Look below for the line with "519 149 37.91" and the line with "335 352 41.37"; repeat exactly those two lines and all lines between them, but no pictures.

>>>

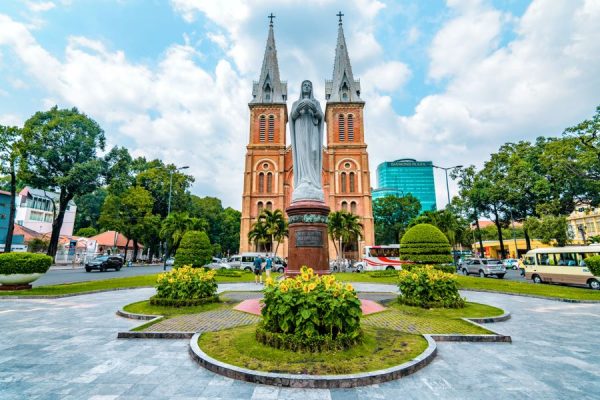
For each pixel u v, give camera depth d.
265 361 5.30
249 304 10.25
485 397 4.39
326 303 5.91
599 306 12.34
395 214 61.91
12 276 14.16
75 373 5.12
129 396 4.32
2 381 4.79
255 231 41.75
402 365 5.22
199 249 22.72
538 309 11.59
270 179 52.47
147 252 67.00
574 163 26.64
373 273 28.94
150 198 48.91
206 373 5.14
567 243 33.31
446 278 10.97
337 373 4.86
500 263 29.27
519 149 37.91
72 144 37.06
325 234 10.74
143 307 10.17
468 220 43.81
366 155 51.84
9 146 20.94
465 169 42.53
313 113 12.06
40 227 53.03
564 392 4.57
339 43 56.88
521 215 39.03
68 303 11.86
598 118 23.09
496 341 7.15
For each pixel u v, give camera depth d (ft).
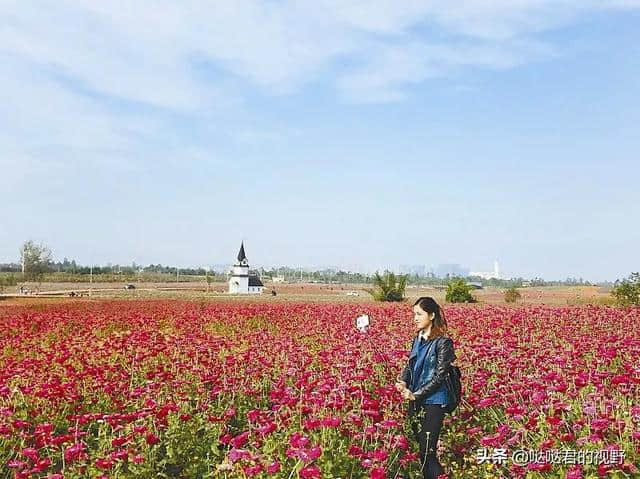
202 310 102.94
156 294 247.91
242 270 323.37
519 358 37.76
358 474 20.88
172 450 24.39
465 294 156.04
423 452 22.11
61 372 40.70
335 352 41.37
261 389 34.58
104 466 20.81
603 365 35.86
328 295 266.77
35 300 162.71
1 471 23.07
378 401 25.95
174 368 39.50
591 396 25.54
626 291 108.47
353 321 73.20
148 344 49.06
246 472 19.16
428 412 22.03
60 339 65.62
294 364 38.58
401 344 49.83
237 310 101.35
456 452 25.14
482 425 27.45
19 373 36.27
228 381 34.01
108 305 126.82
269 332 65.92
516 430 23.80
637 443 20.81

<<<
>>>

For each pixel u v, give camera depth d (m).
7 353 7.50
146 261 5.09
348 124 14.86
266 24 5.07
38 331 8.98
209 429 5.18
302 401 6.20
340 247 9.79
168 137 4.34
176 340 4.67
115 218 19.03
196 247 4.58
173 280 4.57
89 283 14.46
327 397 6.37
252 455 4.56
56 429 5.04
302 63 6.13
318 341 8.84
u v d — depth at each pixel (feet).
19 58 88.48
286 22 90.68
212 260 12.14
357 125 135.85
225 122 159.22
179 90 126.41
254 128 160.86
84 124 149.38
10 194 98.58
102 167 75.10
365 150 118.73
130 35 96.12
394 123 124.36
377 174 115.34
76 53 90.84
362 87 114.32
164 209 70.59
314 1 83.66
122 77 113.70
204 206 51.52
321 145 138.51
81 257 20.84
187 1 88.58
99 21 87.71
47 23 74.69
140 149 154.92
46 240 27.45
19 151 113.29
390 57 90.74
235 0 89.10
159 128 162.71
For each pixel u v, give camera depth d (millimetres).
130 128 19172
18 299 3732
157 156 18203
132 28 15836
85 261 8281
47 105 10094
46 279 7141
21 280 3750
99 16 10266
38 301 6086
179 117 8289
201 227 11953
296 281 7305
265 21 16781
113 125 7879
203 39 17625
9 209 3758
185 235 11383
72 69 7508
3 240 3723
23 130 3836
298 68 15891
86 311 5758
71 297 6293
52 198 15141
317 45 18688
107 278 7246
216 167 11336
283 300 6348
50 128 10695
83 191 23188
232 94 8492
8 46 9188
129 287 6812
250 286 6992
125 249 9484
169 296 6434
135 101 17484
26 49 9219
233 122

<<<
>>>

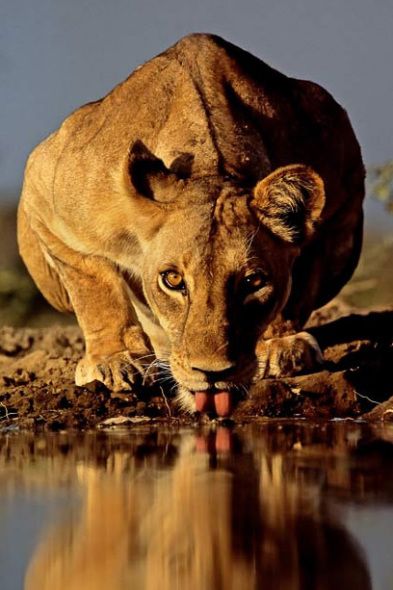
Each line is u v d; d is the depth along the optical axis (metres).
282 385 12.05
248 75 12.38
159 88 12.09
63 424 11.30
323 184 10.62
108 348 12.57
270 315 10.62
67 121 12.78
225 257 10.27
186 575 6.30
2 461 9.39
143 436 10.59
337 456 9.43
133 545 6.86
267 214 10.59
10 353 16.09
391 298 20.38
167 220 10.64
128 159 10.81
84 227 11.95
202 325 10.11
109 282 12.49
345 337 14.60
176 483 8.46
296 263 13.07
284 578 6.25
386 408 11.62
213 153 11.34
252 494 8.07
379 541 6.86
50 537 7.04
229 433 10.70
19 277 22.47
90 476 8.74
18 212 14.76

<<<

= Reply to the task =
519 149 37.91
72 144 37.06
325 234 10.74
143 307 10.17
468 220 43.81
366 155 51.84
9 146 20.94
465 169 42.53
313 113 12.06
40 227 53.03
564 392 4.57
339 43 56.88
521 215 39.03
68 303 11.86
598 118 23.09
496 341 7.15
For each pixel u v, give camera depth d (ft).
202 310 102.94
156 294 247.91
242 270 323.37
519 358 37.76
358 474 20.88
172 450 24.39
465 294 156.04
423 452 22.11
61 372 40.70
335 352 41.37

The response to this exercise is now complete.